● **Task details**: Quote the lines of the data below verbatim, beginning at the line that contains "[454,221,635,234] ./howto/whr_howto_oXygen.txt ->" and ending at the last line, both included, and excluding pictures.

++++++++++

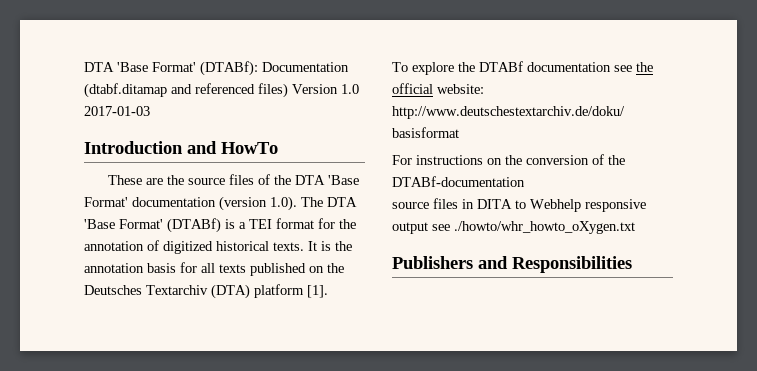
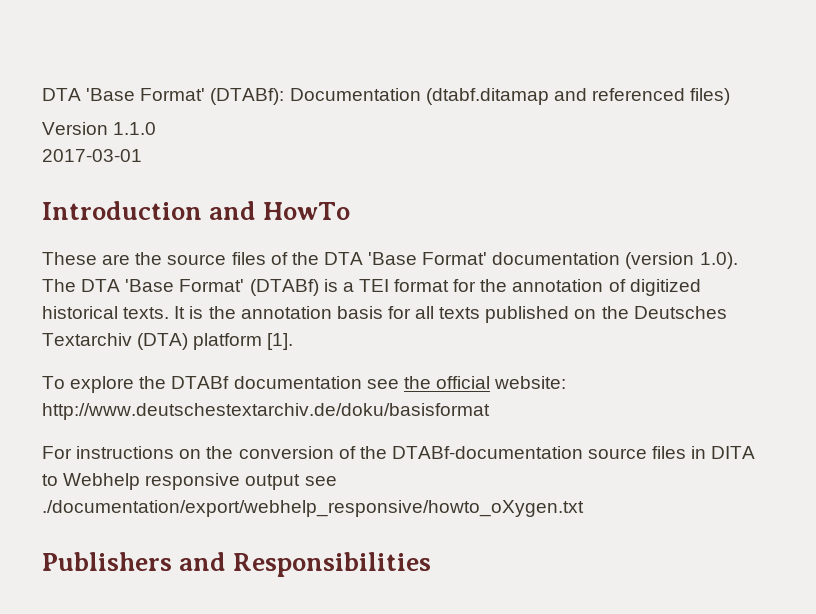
[292,84,359,94] [84,106,150,116] Version 1.0 2017-01-03 -> [42,122,157,135] [42,149,142,162] // Version 1.1.0 // 2017-03-01
(525, 181) // -> (583, 452) none
[454,221,635,234] ./howto/whr_howto_oXygen.txt -> [42,500,584,517] ./documentation/export/webhelp_responsive/howto_oXygen.txt

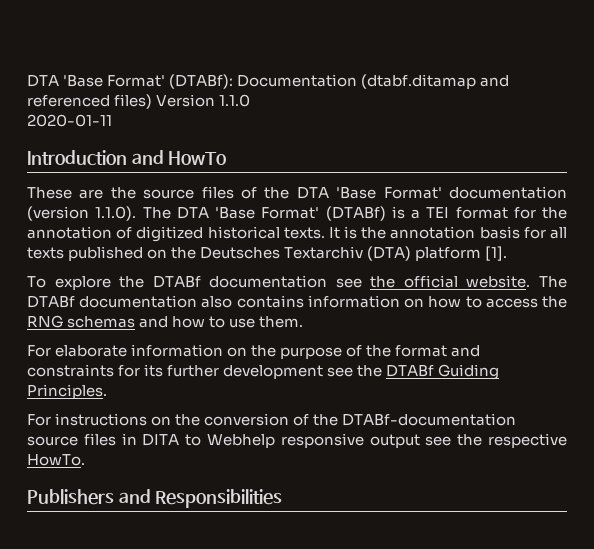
(731, 96) // -> (153, 101) none
[42,149,142,162] 2017-03-01 -> [27,114,112,127] 2020-01-11
[699,252,738,269] 1.0). -> [95,206,137,221] 1.1.0).
[494,376,567,389] [42,403,490,420] website: http://www.deutschestextarchiv.de/doku/basisformat -> [466,275,567,288] [27,295,568,308] [27,315,304,328] [27,344,481,359] [27,364,500,380] [27,384,107,399] website. The DTABf documentation also contains information on how to access the RNG schemas and how to use them. // For elaborate information on the purpose of the format and constraints for its further development see the DTABf Guiding Principles.
[42,500,584,517] ./documentation/export/webhelp_responsive/howto_oXygen.txt -> [457,433,567,448] [27,454,85,466] the respective HowTo.

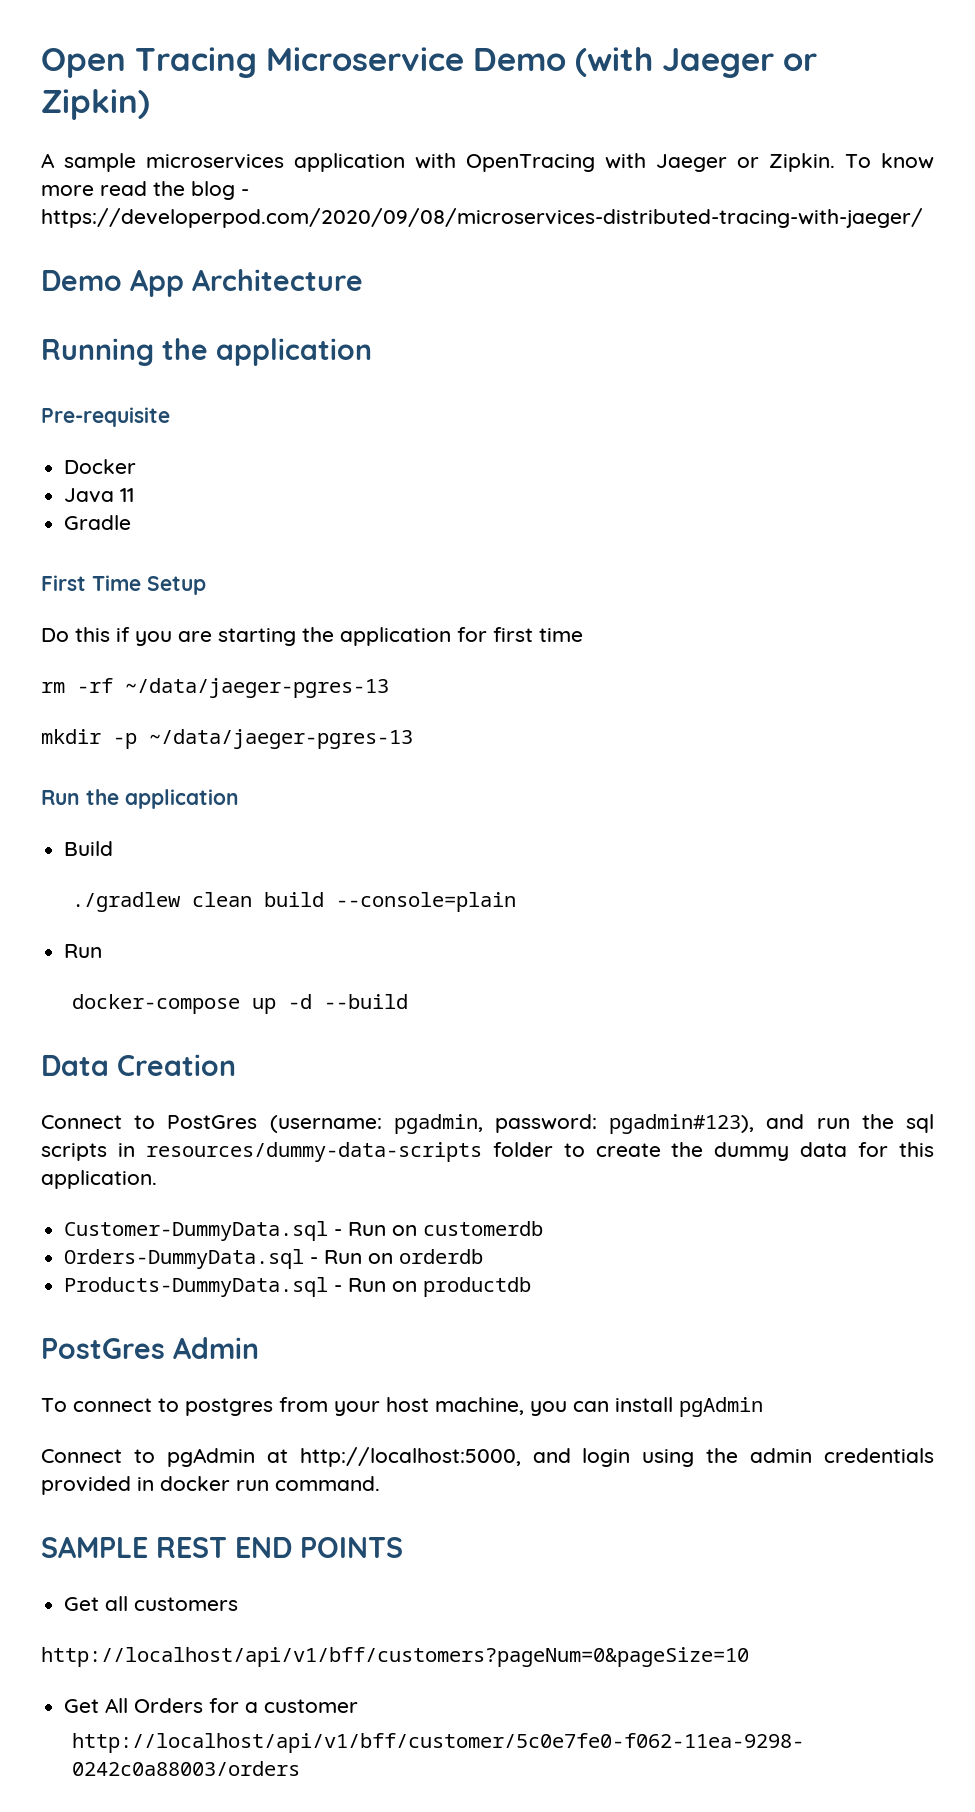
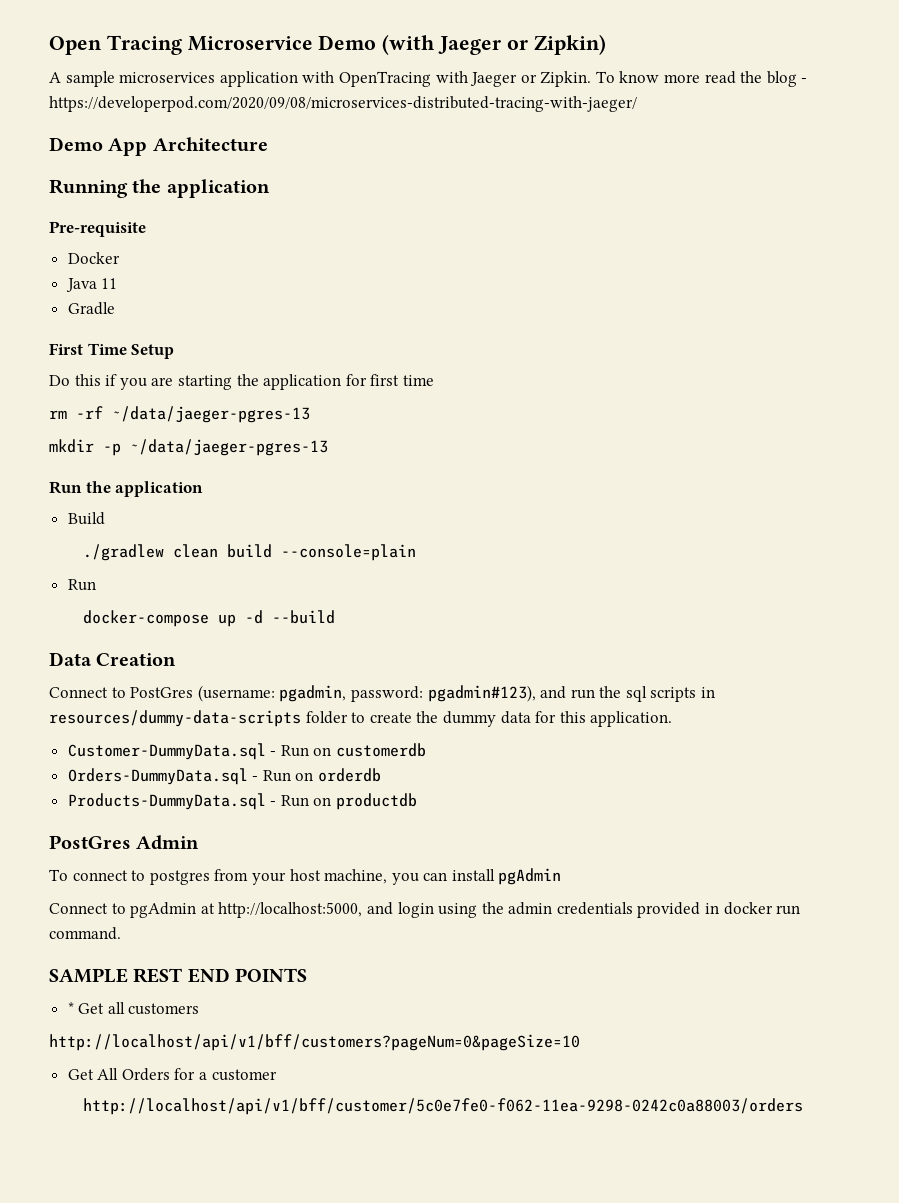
(403, 1547) none -> [67,1002,74,1014] *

++++++++++

● **Task result**:
[454,221,635,234] ./howto/whr_howto_oXygen.txt -> [42,500,584,517] ./documentation/export/webhelp_responsive/howto_oXygen.txt

(731, 96) // -> (153, 101) none
[42,149,142,162] 2017-03-01 -> [27,114,112,127] 2020-01-11
[699,252,738,269] 1.0). -> [95,206,137,221] 1.1.0).
[494,376,567,389] [42,403,490,420] website: http://www.deutschestextarchiv.de/doku/basisformat -> [466,275,567,288] [27,295,568,308] [27,315,304,328] [27,344,481,359] [27,364,500,380] [27,384,107,399] website. The DTABf documentation also contains information on how to access the RNG schemas and how to use them. // For elaborate information on the purpose of the format and constraints for its further development see the DTABf Guiding Principles.
[42,500,584,517] ./documentation/export/webhelp_responsive/howto_oXygen.txt -> [457,433,567,448] [27,454,85,466] the respective HowTo.

(403, 1547) none -> [67,1002,74,1014] *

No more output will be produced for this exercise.